Ces questions, les députés RN entendent les poser au gouvernement lors du débat prévu le 28 avril. Sébastien Chenu se dit satisfait qu'il puisse y avoir un vote sur le tracking et sur le déconfinement progressif, car "l'état d'urgence sanitaire n'arrête pas le fonctionnement démocratique du pays". Pour le député du Nord, "c'est révélateur de l'état d'esprit de ce gouvernement que d'avoir résisté finalement à l'idée d'un vote. Ce vote, nous l'avons réclamé. Toutes les oppositions l'ont réclamé, affirme Sébastien Chenu. Sinon, le gouvernement était prêt à passer en douce, c'est-à-dire à ne pas rendre compte devant le Parlement. Or, le but de ce vote est bien de rendre compte devant le Parlement, d'avoir un débat qui se termine par un vote sur les orientations que souhaite prendre ce gouvernement. C'est vrai que ce gouvernement a une difficulté à répondre aux questions".
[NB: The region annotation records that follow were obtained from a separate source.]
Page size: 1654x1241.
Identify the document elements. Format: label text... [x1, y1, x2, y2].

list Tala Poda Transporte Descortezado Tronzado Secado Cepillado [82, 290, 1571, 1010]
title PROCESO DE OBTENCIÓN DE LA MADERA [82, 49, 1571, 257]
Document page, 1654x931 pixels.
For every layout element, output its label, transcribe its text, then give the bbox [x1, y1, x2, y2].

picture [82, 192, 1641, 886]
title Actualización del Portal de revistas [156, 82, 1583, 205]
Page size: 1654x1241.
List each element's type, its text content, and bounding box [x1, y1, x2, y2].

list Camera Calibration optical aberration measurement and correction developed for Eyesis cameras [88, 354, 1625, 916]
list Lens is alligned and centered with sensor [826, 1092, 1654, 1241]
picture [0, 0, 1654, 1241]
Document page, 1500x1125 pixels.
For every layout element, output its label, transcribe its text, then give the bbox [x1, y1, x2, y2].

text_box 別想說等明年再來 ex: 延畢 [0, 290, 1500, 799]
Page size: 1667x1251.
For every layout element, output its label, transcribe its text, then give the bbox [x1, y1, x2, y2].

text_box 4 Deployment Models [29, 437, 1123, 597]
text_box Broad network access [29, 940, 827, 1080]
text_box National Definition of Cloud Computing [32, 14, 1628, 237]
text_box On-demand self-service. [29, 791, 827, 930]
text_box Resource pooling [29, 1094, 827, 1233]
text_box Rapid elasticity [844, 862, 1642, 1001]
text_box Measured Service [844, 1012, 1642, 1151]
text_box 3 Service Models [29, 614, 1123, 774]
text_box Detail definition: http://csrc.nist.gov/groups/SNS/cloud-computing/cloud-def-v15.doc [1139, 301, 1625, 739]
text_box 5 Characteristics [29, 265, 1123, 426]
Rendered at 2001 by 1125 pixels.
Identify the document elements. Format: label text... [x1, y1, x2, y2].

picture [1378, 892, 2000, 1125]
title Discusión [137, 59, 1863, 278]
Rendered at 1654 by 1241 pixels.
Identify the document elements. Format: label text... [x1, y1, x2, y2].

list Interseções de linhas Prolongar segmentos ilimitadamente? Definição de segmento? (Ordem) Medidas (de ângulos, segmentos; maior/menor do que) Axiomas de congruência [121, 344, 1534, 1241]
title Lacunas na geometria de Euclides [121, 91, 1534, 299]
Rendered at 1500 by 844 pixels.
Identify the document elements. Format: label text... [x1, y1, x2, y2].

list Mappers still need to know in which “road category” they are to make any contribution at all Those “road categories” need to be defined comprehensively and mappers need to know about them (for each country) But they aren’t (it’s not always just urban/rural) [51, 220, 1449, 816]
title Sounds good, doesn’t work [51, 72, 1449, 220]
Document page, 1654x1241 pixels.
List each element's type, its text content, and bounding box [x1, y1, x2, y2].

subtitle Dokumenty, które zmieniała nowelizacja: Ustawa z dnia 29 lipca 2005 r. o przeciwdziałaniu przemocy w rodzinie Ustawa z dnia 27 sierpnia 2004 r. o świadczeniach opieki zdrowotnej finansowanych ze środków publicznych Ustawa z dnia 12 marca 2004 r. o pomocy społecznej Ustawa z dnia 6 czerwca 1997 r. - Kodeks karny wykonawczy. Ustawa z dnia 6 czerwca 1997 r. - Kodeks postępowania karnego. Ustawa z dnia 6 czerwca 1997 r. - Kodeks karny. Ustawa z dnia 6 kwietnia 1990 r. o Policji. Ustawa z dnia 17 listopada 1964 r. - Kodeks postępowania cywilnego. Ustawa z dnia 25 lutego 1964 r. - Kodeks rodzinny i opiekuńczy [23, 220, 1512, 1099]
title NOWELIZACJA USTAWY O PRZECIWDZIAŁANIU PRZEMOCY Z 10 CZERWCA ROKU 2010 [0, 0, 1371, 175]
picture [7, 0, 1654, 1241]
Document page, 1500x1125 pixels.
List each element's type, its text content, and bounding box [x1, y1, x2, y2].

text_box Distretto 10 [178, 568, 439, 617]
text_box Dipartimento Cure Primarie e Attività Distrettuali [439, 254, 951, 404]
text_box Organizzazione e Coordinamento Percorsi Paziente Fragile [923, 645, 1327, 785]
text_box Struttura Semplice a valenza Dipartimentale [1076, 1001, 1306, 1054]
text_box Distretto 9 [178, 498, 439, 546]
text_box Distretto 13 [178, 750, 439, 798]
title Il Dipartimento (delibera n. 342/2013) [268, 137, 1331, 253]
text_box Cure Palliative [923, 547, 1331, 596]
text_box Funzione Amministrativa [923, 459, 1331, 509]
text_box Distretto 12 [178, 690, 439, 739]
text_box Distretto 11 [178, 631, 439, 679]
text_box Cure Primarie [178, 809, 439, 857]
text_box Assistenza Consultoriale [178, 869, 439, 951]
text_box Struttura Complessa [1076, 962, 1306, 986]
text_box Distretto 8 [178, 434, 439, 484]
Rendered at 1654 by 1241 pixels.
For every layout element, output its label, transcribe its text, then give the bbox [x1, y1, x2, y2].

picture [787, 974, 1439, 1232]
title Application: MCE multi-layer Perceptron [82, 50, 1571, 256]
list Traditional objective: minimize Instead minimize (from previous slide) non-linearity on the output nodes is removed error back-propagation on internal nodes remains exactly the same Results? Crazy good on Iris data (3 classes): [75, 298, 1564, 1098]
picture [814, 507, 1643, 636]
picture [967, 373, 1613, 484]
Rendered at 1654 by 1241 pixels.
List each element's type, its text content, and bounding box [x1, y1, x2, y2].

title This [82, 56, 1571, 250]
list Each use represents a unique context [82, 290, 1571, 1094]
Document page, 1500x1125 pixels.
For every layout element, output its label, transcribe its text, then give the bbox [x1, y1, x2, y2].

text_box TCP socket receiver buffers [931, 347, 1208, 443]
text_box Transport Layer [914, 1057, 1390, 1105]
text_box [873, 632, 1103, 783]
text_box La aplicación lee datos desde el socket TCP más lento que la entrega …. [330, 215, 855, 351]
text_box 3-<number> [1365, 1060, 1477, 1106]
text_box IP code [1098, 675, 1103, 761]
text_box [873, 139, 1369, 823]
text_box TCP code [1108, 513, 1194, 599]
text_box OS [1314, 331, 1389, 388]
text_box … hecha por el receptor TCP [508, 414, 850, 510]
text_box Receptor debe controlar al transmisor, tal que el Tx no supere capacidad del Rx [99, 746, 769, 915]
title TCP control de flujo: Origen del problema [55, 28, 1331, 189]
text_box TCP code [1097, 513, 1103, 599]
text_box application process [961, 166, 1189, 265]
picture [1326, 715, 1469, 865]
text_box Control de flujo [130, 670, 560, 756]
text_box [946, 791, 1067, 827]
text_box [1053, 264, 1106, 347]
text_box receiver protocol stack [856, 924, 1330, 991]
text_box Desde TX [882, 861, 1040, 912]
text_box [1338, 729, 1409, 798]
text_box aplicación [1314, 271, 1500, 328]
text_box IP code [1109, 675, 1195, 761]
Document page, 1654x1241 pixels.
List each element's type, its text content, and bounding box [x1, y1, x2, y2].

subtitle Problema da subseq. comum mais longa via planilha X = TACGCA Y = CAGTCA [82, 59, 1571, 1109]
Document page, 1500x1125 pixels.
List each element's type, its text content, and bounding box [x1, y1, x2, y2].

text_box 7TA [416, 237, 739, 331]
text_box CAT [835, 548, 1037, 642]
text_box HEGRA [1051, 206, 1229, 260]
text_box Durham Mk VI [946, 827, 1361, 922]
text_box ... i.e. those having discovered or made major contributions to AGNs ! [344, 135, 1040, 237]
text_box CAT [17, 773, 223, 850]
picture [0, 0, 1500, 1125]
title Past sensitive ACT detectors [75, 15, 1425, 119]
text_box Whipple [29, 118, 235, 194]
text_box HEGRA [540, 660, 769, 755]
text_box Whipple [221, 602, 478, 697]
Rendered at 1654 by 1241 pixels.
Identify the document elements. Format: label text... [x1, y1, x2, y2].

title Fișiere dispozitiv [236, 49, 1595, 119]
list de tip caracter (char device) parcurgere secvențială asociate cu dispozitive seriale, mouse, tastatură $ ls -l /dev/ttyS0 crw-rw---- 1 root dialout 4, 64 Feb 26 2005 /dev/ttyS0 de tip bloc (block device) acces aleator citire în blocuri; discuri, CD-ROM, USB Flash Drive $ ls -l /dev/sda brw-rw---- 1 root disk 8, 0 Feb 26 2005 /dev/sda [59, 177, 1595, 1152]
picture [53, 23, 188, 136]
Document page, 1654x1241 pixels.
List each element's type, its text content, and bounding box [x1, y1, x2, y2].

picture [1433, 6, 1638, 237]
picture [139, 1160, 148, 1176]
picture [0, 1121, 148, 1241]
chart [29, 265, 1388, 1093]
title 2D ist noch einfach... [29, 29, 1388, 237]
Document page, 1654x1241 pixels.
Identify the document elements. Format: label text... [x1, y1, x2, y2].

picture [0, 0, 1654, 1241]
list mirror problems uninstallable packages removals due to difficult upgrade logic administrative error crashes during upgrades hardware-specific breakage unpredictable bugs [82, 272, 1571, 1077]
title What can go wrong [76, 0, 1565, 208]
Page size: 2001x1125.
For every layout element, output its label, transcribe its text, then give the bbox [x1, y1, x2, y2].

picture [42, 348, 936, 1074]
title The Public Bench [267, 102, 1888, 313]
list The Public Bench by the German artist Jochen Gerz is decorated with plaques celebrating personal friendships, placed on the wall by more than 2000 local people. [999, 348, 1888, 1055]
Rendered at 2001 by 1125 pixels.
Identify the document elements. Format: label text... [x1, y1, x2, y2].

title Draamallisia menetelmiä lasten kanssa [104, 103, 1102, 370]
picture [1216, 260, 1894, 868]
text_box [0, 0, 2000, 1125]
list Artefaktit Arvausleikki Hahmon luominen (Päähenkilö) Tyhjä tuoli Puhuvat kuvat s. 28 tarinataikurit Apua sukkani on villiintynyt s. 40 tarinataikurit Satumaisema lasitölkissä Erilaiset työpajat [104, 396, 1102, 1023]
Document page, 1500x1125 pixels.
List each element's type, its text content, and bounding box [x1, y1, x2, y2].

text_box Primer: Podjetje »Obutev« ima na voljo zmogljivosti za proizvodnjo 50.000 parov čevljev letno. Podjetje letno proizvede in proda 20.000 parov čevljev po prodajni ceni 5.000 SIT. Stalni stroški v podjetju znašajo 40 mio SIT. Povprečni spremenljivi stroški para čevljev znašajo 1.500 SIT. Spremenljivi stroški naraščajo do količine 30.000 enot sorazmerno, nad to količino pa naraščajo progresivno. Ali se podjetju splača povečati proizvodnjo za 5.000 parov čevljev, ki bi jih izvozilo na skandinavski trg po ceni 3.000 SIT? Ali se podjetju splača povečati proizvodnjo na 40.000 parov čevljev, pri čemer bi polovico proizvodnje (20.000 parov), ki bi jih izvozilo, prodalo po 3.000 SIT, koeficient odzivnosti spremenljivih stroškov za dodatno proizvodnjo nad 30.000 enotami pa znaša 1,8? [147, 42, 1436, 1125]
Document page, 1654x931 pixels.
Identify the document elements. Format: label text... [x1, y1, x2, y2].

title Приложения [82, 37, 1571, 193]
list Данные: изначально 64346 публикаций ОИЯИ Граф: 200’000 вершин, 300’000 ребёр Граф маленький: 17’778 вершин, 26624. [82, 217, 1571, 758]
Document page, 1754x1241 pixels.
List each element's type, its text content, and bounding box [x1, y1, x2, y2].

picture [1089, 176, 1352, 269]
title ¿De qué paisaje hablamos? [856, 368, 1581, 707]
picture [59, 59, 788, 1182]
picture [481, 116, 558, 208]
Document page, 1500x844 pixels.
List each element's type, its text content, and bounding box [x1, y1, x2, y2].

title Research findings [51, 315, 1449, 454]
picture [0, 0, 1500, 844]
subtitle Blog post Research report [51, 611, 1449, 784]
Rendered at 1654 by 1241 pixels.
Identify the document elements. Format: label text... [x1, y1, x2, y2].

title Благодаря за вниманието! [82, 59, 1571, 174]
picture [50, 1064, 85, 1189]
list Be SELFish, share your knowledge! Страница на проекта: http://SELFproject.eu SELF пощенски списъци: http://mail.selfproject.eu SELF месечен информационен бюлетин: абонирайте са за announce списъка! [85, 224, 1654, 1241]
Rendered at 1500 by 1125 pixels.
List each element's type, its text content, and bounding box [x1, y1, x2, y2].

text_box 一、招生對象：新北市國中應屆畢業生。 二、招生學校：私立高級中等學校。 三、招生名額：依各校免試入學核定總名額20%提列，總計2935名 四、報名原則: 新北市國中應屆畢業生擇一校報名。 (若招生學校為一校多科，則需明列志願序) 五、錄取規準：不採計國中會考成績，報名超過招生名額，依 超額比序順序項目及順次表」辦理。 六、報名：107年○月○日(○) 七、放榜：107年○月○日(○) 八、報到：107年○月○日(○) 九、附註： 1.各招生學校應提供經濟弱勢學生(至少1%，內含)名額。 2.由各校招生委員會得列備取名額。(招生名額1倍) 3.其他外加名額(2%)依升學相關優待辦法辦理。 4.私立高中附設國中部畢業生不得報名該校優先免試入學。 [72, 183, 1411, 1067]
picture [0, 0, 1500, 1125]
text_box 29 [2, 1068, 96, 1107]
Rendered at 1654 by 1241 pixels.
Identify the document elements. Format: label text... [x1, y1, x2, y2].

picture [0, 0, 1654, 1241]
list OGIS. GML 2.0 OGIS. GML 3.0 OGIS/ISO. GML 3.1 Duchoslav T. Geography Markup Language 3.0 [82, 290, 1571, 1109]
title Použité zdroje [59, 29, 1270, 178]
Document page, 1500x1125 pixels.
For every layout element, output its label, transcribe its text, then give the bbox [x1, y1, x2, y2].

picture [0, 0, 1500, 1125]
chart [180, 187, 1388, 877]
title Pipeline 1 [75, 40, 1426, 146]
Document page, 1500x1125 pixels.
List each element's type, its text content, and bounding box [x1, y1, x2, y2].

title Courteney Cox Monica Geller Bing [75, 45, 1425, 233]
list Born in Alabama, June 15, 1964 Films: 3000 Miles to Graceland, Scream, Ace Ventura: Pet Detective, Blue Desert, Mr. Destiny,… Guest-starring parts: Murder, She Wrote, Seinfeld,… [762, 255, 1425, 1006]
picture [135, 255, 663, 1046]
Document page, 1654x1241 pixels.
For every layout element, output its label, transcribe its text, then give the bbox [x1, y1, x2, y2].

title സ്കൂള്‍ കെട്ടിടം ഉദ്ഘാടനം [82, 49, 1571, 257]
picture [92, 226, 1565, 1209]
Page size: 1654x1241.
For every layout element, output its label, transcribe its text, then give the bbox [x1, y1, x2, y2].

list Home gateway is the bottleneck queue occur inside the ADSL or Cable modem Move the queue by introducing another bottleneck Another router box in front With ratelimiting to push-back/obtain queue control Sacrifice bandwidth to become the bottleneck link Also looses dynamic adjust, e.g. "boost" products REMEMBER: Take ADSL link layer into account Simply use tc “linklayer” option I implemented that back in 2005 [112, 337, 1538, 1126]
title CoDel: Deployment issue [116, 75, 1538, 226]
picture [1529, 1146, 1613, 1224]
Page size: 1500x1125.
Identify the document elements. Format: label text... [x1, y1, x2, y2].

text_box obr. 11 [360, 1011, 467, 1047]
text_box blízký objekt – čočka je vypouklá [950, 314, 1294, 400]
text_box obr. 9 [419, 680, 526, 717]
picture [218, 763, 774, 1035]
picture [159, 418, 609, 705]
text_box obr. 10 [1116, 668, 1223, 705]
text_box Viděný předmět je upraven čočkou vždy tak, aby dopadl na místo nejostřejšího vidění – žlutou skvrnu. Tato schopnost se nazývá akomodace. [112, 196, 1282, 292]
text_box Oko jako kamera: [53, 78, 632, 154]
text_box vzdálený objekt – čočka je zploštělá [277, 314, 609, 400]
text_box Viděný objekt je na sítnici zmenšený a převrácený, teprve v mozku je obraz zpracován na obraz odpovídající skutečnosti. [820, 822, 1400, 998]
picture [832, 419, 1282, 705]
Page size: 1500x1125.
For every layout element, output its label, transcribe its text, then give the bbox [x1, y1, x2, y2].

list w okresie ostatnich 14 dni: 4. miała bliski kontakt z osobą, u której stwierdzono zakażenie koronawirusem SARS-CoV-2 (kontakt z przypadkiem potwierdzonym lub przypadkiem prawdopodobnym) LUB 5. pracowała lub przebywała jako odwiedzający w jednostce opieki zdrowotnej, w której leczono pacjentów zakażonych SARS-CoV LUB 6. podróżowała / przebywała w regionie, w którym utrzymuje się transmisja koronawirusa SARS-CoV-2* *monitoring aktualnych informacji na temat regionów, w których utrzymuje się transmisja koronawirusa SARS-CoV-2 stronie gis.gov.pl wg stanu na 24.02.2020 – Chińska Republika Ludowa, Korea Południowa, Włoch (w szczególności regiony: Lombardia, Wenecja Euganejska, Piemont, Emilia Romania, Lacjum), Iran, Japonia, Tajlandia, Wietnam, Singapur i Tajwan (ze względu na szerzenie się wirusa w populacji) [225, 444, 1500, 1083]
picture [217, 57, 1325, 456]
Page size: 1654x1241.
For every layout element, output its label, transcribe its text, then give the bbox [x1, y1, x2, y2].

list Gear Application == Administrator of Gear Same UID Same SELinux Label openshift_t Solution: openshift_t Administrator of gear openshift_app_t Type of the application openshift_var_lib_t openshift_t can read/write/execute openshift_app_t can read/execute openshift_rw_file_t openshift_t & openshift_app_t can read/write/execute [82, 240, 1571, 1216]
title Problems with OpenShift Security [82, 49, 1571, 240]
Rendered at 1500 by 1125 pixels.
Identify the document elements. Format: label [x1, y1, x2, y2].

Sébastien Chenu est revenu par ailleurs sur les pistes évoquées mardi 21 avril par le ministre de l'Education Jean-Michel Blanquer pour un retour des élèves en classe à compter du 11 mai. "Jean-Michel Blanquer fait probablement de son mieux", estime le député RN du nord, mais selon lui "c'est très flou". Pour Sébastien Chenu, la date de reprise des cours a été "imposée" au ministre de l'Education. "Le président de la République lui a imposé cette date un peu au doigt mouillé, mais il reste beaucoup de questions qui font que nous avons des réserves."

"Tout ça reste flou"

L'élu d'extrême droite pointe plusieurs questions en suspens. "Est-ce que c'est un ordre qui est donné ? Ou est-ce que ce sera au choix des municipalités en ce qui concerne les écoles ? Qui sera responsable en cas de problème si un enfant venait à être infecté ? Est-ce que les masques seront obligatoires ? Auprès de qui ? Les personnels les auront-ils ? Les enfants les auront-ils ? Il y a le problème de la restauration scolaire."

Le porte-parole du RN martèle : "Vous le voyez, il y a beaucoup de problèmes qui font que tout ça reste flou." Pour Sébastien Chenu, "à chaque fois qu'il y a une étape dans cette terrible pandémie que doit gérer le gouvernement, c'est un fiasco".